How to measure the word weight using doc2vec vector


I'm using the word2vec algorithm to detect the most important words in a document, my question is about how to compute the weight of an important word using the vector obtained from doc2vec, my code is like that:

model = Doc2Vec.load(fname)
word=["suddenly"]
vectors=model.infer_vector(word)

thank you for your consideration.


Solution

  • Let's say you can find the vector R corresponding to an entire document, using doc2vec. Let's also assume that using word2vec, you can find the vector v corresponding to any word w as well. And finally, let's assume that R and v are in the same N-dimensional space.

    Assuming all this, you may then utilize plain old vector arithmetic to find out some correlations between R and v.

    For starters, you can normalize v. Normalizing, after all, is just dividing each dimension with the magnitude of v. (i.e. |v|) Let's call the normalized version of v as v_normal.

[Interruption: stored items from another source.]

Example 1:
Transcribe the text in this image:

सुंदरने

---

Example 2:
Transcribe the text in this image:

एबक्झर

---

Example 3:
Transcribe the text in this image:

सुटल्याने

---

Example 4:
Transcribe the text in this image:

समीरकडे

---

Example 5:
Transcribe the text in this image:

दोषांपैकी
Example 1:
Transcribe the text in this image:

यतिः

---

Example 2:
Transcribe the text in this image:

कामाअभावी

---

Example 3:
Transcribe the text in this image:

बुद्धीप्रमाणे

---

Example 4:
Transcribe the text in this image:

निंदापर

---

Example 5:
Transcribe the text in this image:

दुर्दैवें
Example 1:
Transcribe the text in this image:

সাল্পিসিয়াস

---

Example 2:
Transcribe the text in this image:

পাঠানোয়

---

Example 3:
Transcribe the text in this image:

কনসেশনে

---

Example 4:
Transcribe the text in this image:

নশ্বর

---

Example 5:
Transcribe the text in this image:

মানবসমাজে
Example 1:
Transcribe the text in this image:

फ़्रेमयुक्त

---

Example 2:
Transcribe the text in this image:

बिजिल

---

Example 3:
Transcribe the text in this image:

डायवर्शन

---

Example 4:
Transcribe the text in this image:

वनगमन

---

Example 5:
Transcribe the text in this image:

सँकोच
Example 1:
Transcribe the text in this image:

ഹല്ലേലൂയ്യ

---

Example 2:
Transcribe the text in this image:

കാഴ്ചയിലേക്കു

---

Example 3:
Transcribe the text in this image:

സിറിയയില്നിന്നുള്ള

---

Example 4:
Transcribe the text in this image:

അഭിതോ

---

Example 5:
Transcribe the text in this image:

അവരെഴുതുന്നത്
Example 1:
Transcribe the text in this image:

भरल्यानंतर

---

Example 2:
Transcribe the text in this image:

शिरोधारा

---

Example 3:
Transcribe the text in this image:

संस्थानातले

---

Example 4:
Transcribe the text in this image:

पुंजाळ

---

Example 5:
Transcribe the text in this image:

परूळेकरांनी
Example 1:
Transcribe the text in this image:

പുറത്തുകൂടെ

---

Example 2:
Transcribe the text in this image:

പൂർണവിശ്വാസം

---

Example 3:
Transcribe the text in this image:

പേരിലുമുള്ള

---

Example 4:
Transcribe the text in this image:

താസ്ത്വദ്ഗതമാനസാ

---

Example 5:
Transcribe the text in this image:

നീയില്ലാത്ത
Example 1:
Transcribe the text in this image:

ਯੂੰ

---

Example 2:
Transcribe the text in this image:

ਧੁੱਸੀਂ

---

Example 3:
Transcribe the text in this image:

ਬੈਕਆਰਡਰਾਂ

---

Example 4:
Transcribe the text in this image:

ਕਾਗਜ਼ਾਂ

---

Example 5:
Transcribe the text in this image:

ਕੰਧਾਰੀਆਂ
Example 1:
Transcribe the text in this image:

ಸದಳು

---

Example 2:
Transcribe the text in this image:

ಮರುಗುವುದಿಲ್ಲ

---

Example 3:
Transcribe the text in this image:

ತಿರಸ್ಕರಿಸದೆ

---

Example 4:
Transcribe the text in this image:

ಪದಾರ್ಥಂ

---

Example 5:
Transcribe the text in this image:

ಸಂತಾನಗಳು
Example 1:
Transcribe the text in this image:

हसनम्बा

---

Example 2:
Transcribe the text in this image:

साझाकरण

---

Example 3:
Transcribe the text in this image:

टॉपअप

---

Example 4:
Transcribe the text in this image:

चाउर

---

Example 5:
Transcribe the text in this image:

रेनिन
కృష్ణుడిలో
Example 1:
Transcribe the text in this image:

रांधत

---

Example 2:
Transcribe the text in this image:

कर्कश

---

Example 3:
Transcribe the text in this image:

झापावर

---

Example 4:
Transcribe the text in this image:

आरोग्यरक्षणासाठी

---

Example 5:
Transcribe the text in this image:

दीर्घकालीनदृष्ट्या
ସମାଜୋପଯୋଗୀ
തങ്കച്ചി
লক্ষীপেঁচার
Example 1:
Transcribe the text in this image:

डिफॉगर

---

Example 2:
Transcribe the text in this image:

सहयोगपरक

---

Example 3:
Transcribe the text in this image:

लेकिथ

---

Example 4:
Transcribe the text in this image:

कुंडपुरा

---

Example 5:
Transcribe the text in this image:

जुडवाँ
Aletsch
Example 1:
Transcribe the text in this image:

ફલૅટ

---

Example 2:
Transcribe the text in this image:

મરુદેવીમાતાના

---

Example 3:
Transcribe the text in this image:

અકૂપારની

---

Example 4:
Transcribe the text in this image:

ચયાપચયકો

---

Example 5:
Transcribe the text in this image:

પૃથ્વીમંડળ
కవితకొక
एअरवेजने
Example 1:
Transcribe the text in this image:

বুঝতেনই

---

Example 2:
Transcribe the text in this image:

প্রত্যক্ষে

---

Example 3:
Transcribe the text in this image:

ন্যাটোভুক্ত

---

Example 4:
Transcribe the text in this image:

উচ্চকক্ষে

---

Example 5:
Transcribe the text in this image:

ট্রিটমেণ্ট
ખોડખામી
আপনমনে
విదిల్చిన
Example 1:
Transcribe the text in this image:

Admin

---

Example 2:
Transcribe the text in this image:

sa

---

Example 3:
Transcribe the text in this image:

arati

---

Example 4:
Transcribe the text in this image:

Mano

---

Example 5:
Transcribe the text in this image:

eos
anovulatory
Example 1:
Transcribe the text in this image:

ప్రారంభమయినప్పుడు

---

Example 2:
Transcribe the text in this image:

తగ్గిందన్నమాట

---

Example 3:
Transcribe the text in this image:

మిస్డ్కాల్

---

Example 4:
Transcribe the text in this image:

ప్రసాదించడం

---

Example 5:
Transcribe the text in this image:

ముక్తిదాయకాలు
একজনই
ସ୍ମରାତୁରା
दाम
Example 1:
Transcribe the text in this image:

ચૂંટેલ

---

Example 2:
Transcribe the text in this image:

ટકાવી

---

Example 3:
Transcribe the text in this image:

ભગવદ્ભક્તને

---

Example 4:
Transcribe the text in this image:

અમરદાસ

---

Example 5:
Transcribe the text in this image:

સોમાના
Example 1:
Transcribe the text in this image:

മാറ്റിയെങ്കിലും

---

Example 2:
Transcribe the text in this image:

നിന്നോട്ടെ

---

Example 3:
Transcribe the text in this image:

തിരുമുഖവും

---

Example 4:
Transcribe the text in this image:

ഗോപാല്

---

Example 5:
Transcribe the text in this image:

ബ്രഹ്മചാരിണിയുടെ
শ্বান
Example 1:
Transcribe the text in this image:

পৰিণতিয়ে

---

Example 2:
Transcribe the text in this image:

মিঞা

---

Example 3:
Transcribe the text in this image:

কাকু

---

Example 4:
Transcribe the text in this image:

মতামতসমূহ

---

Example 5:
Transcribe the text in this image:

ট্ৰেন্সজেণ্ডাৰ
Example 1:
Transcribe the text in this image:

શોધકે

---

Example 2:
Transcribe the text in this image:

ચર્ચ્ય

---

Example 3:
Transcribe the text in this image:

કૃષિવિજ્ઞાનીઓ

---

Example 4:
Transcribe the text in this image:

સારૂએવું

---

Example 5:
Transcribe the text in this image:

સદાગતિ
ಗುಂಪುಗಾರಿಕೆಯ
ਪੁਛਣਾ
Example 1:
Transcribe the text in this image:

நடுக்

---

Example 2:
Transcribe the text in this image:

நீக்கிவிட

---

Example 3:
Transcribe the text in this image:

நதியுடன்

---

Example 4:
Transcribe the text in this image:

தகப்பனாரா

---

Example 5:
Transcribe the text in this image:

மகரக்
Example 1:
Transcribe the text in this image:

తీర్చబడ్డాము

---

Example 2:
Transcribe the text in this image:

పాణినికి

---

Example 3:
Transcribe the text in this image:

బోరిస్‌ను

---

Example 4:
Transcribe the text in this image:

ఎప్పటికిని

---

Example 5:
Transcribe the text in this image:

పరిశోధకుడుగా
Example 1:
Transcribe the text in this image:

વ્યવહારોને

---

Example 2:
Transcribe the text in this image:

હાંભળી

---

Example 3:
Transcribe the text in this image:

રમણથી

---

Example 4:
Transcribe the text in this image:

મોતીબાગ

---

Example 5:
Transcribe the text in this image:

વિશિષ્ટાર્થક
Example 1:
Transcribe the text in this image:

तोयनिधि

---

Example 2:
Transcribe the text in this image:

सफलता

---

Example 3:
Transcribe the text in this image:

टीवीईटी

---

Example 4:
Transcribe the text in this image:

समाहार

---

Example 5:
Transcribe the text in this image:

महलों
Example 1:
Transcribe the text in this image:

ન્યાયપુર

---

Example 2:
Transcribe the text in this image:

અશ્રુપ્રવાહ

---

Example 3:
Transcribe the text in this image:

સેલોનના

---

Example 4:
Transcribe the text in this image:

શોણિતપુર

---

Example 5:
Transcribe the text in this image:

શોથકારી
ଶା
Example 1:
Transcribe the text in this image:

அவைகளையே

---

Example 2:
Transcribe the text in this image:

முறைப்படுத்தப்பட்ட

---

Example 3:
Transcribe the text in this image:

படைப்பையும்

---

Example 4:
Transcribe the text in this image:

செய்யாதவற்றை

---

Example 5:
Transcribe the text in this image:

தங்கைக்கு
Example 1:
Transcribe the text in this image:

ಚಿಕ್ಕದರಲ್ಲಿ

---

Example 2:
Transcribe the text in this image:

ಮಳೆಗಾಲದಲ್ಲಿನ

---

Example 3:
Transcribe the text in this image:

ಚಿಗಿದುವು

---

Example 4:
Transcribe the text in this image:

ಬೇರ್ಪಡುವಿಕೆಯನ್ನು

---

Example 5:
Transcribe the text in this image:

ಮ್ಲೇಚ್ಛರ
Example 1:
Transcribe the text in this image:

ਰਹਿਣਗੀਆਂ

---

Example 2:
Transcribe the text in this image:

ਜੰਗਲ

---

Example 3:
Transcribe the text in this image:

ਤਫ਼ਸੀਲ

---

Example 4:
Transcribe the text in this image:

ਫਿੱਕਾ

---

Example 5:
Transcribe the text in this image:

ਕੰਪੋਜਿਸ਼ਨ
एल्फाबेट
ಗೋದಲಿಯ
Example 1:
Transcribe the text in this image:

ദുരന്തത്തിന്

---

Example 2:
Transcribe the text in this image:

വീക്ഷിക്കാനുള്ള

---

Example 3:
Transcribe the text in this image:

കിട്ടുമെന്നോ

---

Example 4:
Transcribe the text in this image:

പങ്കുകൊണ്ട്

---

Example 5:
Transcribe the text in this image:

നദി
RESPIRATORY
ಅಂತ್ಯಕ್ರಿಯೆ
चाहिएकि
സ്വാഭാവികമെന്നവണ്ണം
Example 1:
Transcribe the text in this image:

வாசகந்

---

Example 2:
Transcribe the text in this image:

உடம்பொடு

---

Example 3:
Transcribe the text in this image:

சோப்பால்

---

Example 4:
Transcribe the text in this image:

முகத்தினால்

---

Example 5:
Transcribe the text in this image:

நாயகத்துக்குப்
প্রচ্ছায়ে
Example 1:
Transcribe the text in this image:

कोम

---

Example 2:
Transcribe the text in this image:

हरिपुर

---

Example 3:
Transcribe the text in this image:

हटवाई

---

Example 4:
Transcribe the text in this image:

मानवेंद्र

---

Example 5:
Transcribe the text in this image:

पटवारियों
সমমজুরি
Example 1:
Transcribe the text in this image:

    Then, you may project v_normal onto the line represented by the vector R. That projection operation is just finding the dot product of v_normal and R, right? Let's call that scalar result of the dot product as len_projection. Well, you can consider len_projection / |v_normal| as an indication of how parallel the context of the word is to that of the overall document. In fact, considering just len_projection is enough, because in this case, as v_normal is normalized, |v_normal| == 1.

    Now, you may apply this procedure to all words in the document, and consider the words that lead to greatest len_projection values as the most significant words of that document.

    Note that this method may end up finding frequently-used words like "I", or "and" as the most important words in a document, as such words appear in many different contexts. If that is an issue you would want to remedy, you may want do a post-processing step to filter such common words.

    I sort of thought of this method on the spot here, and I am not sure whether this approach has any scientific backing. But, it may make sense, if you think about how most vector embeddings for words work. Word vectors are usually trained to represent the context in which a word is used. Thinking in terms of vector arithmetic, projecting the vector onto a line may reveal how parallel the context of that word w is, to the overall context represented by that line.

    Last but not least, as I have worked only with word2vec before, I am not sure if doc2vec and word2vec data can be used adjointly like I mentioned above. As I stated in the first paragraph of my answer, it is really critical that R and v has to be in the same N-dimensional space.